▶ **The request**
Pull every naming line out of the data below, word for word, and leave the pictures out of your answer.

[Saved entries]
::::::

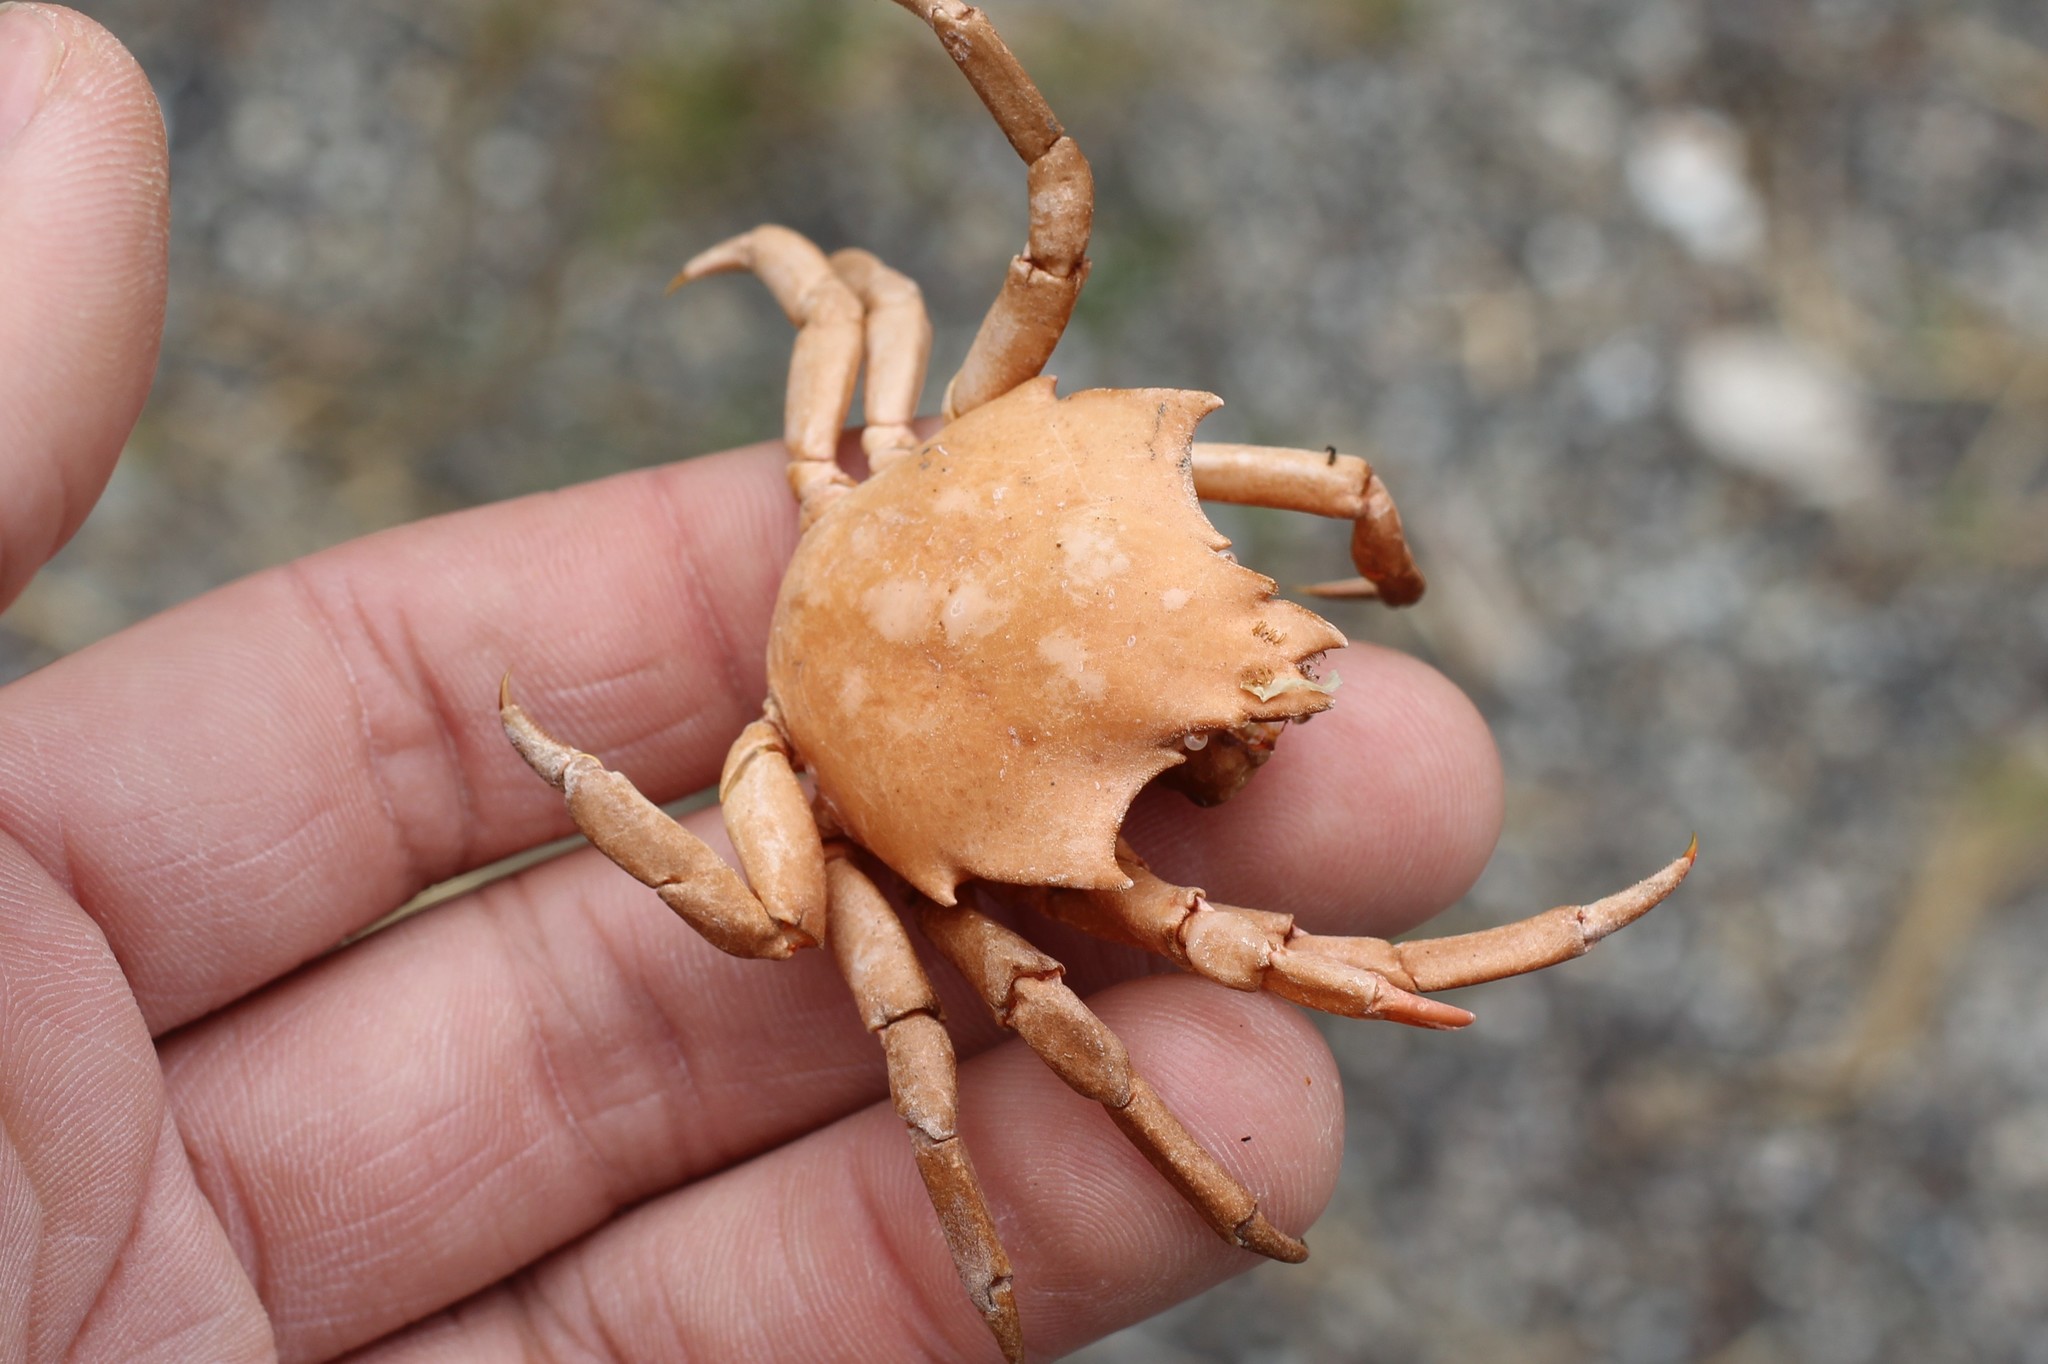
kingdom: Animalia
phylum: Arthropoda
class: Malacostraca
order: Decapoda
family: Epialtidae
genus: Pugettia
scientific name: Pugettia producta
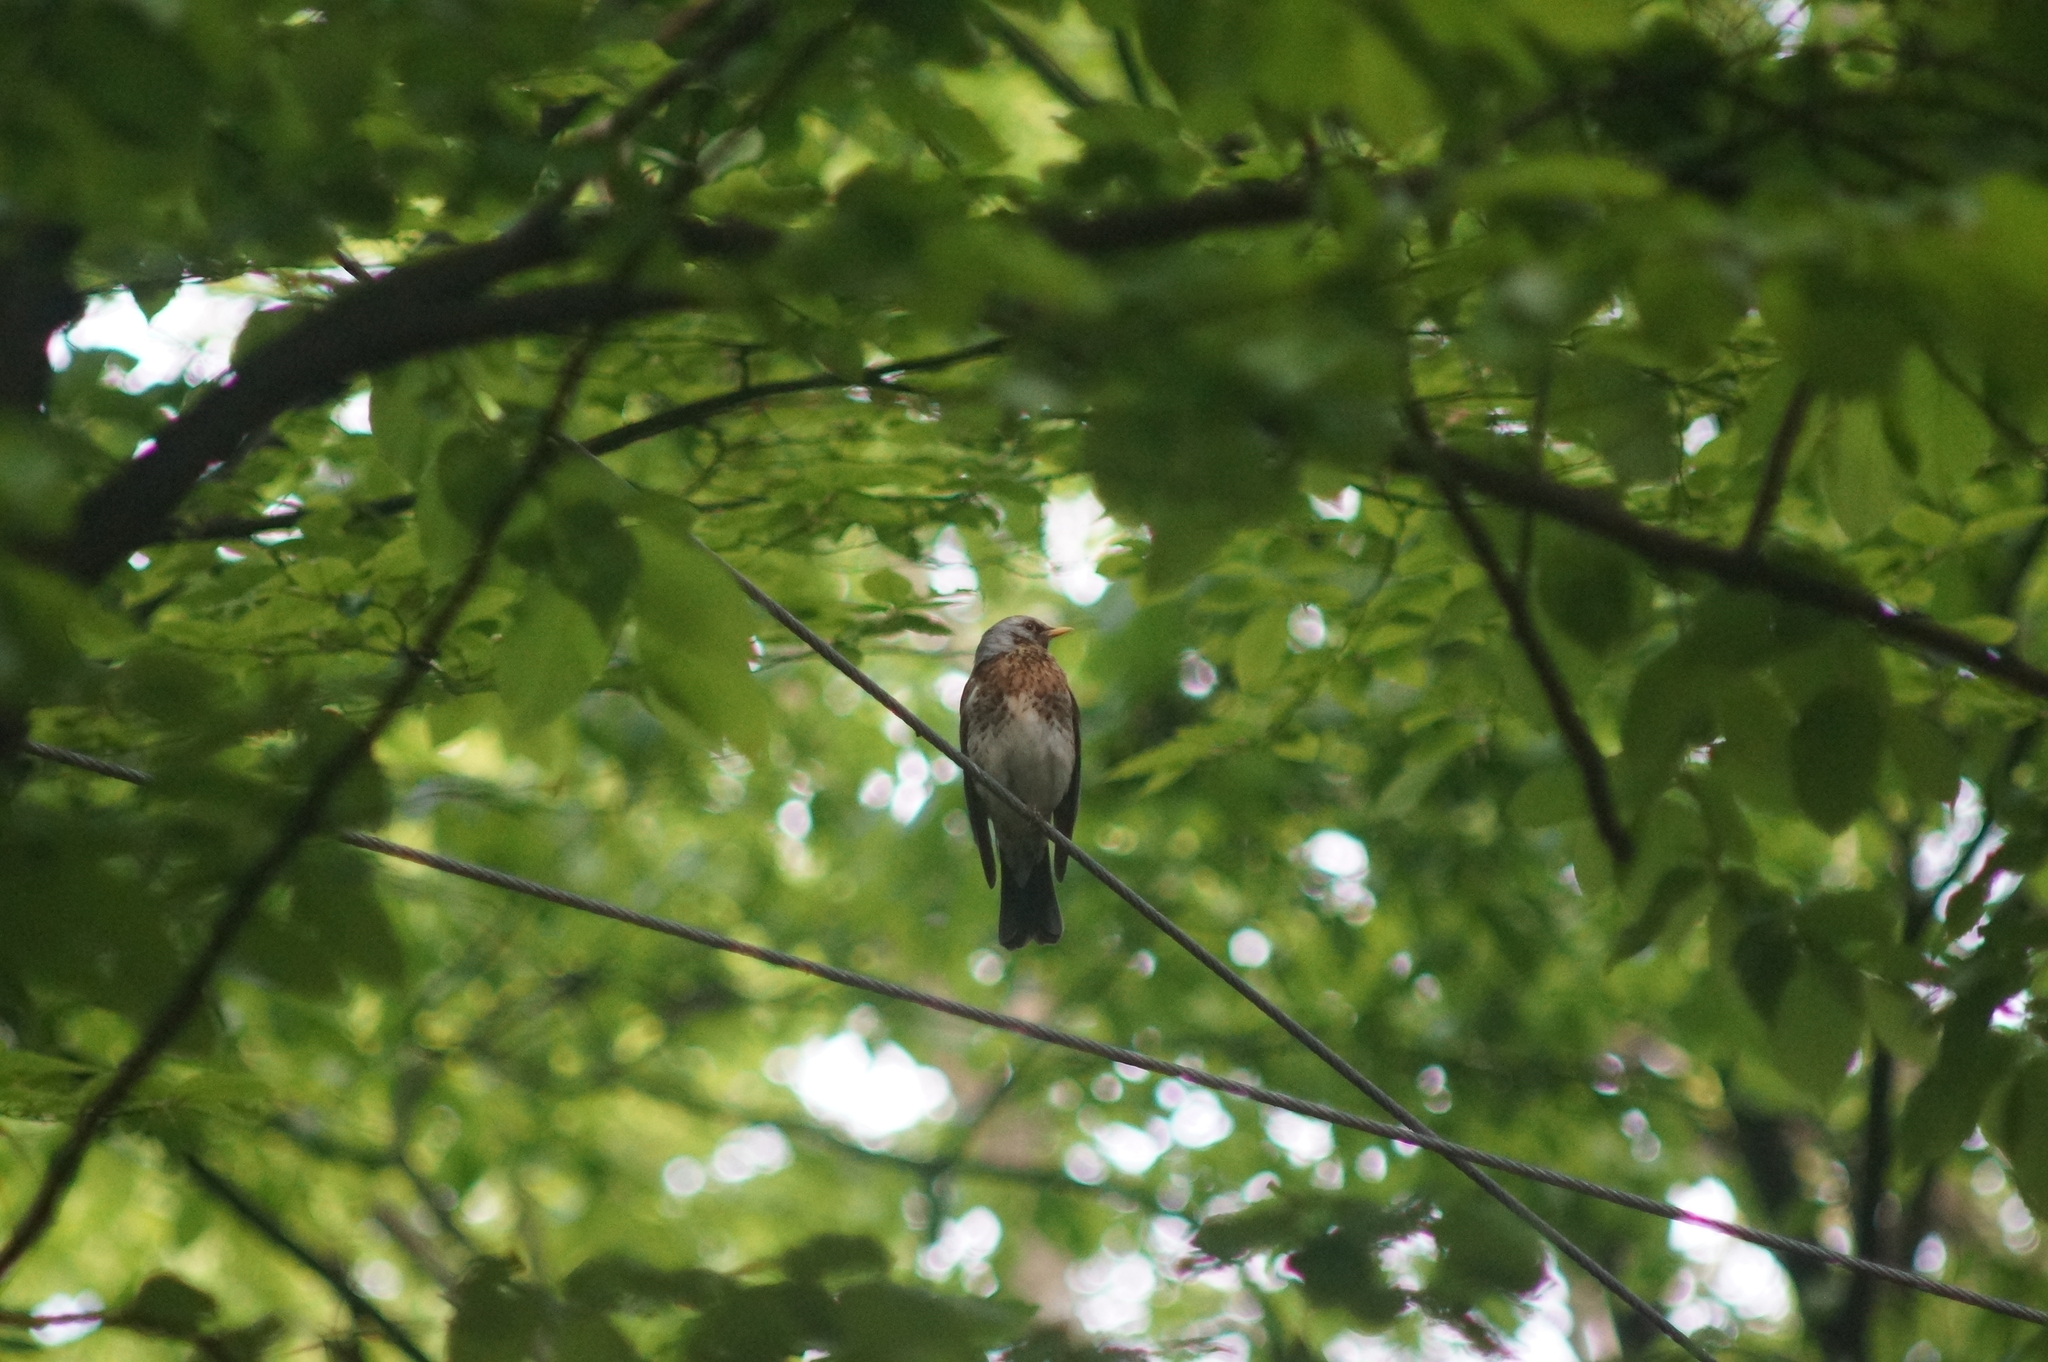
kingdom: Animalia
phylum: Chordata
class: Aves
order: Passeriformes
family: Turdidae
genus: Turdus
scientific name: Turdus pilaris
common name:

::::::

▶ **Exercise response**
kingdom: Animalia
phylum: Arthropoda
class: Malacostraca
order: Decapoda
family: Epialtidae
genus: Pugettia
scientific name: Pugettia producta
kingdom: Animalia
phylum: Chordata
class: Aves
order: Passeriformes
family: Turdidae
genus: Turdus
scientific name: Turdus pilaris
common name:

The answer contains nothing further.